Initially, attending a Reformed seminary did not help with my critical attitude toward others who disagreed with me. I was so judgmental that my seminary roommates jokingly called me “Judge Dredd” after the character from the horrendous Sylvester Stallone movie in which he acted as judge, jury, and executioner, repeatedly declaring, “I am the law.” I had discovered the rich wealth of biblical truth deposited in the Reformed tradition, but I was intent on harshly judging the theology of others who did not measure up.

Ephesians 4:15–16 teaches:

Speaking the truth in love, we are to grow up in every way into him who is the head, into Christ, from whom the whole body, joined and held together by every joint with which it is equipped, when each part is working properly, makes the body grow so that it builds itself up in love.

“Speaking the truth in love” is necessary for us who are a part of the body of Christ. And it is especially necessary when we are communicating to others who disagree with us. The doctrinal truths found in the Bible are important for us to study diligently, to share with others, and at times to defend. However, the biblical command that the Apostle Paul gives is always to speak the truth in love. This applies whether you are a layperson disagreeing with a friend or a senior pastor disagreeing with another theologian. We are instructed to speak the truth in love.

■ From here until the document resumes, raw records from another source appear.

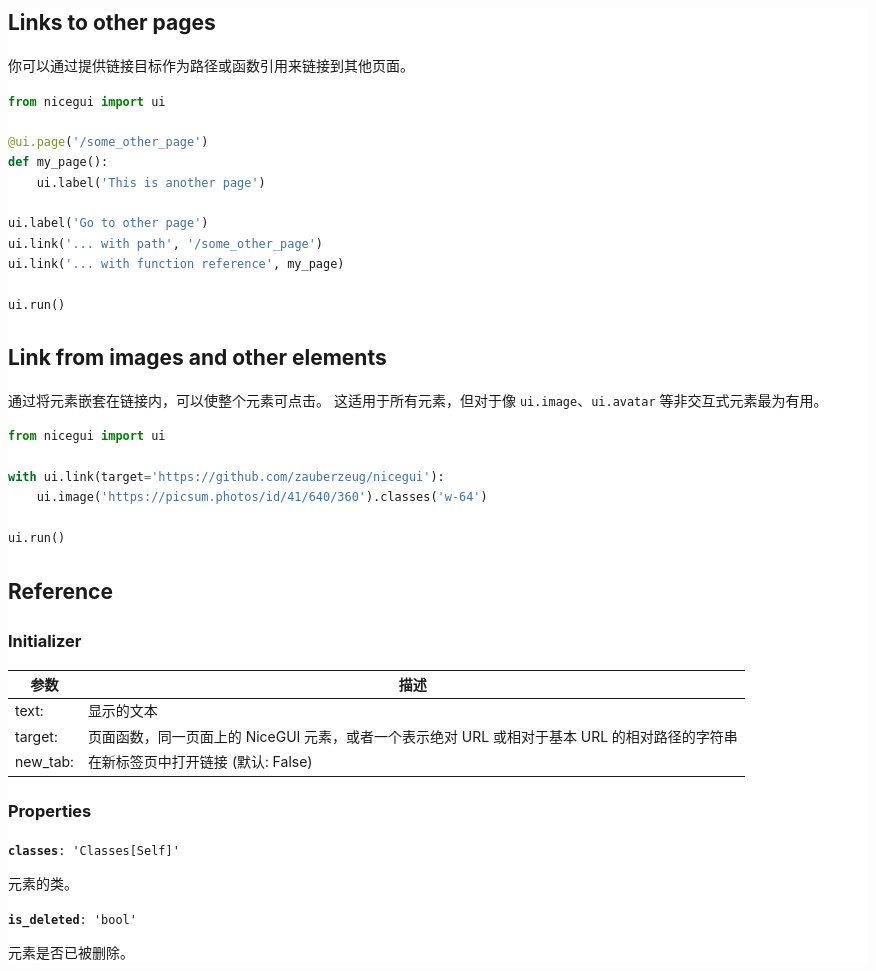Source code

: ## Links to other pages

你可以通过提供链接目标作为路径或函数引用来链接到其他页面。

```python
from nicegui import ui

@ui.page('/some_other_page')
def my_page():
    ui.label('This is another page')

ui.label('Go to other page')
ui.link('... with path', '/some_other_page')
ui.link('... with function reference', my_page)

ui.run()
```

## Link from images and other elements

通过将元素嵌套在链接内，可以使整个元素可点击。
这适用于所有元素，但对于像 `ui.image`、`ui.avatar` 等非交互式元素最为有用。

```python
from nicegui import ui

with ui.link(target='https://github.com/zauberzeug/nicegui'):
    ui.image('https://picsum.photos/id/41/640/360').classes('w-64')

ui.run()
```

## Reference

### Initializer

| 参数     | 描述                                                                                                   |
| -------- | ------------------------------------------------------------------------------------------------------ |
| text:    | 显示的文本                                                                                             |
| target:  | 页面函数，同一页面上的 NiceGUI 元素，或者一个表示绝对 URL 或相对于基本 URL 的相对路径的字符串                |
| new_tab: | 在新标签页中打开链接 (默认: False)                                                                        |

### Properties

**`classes`**`: 'Classes[Self]'`

元素的类。

**`is_deleted`**`: 'bool'`

元素是否已被删除。
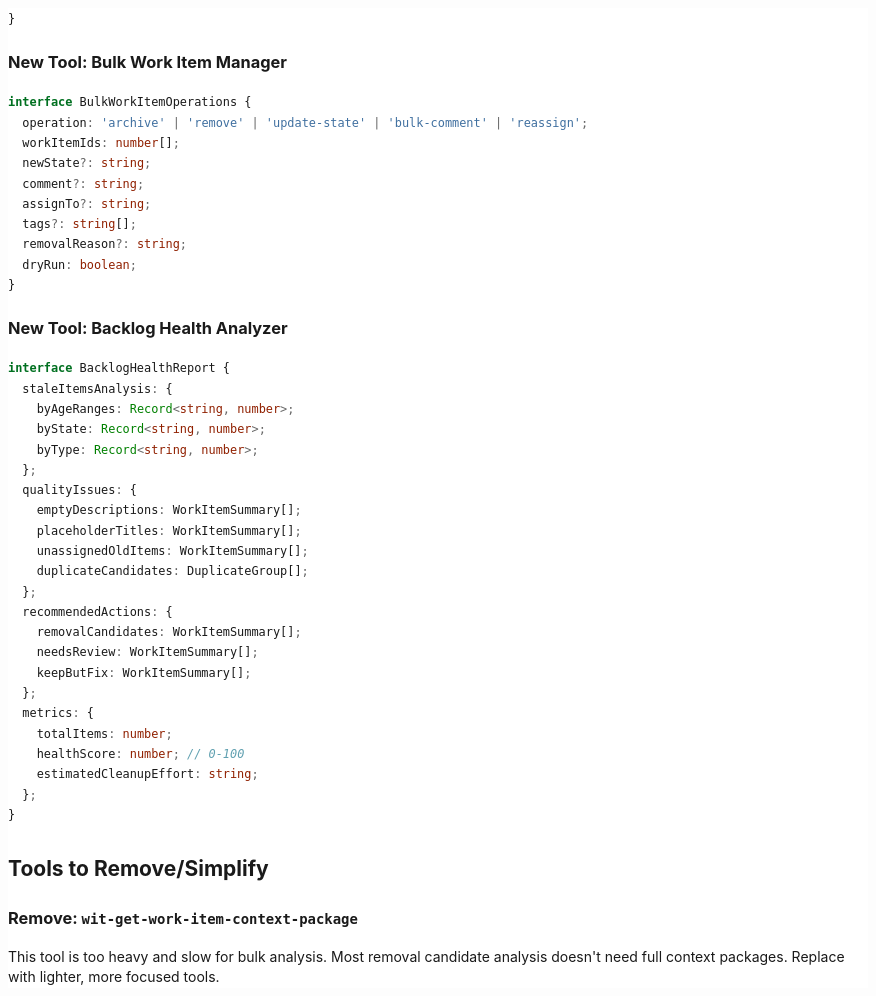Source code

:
 ```typescript
}
```

### **New Tool: Bulk Work Item Manager**
```typescript
interface BulkWorkItemOperations {
  operation: 'archive' | 'remove' | 'update-state' | 'bulk-comment' | 'reassign';
  workItemIds: number[];
  newState?: string;
  comment?: string;
  assignTo?: string;
  tags?: string[];
  removalReason?: string;
  dryRun: boolean;
}
```

### **New Tool: Backlog Health Analyzer**
```typescript
interface BacklogHealthReport {
  staleItemsAnalysis: {
    byAgeRanges: Record<string, number>;
    byState: Record<string, number>;
    byType: Record<string, number>;
  };
  qualityIssues: {
    emptyDescriptions: WorkItemSummary[];
    placeholderTitles: WorkItemSummary[];
    unassignedOldItems: WorkItemSummary[];
    duplicateCandidates: DuplicateGroup[];
  };
  recommendedActions: {
    removalCandidates: WorkItemSummary[];
    needsReview: WorkItemSummary[];
    keepButFix: WorkItemSummary[];
  };
  metrics: {
    totalItems: number;
    healthScore: number; // 0-100
    estimatedCleanupEffort: string;
  };
}
```

## **Tools to Remove/Simplify**

### **Remove: `wit-get-work-item-context-package`**
This tool is too heavy and slow for bulk analysis. Most removal candidate analysis doesn't need full context packages. Replace with lighter, more focused tools.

How do we speak the truth in love? First Corinthians 13:4–7 describes:

Love is patient and kind; love does not envy or boast; it is not arrogant or rude. It does not insist on its own way; it is not irritable or resentful; it does not rejoice at wrongdoing, but rejoices with the truth. Love bears all things, believes all things, hopes all things, endures all things.

I wish these verses had taken root during my early years of theological study. If they had, my zeal to speak of and share the truth of the Reformed tradition would have been expressed with a love that did not tear others down but instead was patient, kind, enduring, and without arrogance. Let us strive to speak the truth in love in order to build up the body of Christ as we serve Christ and one another.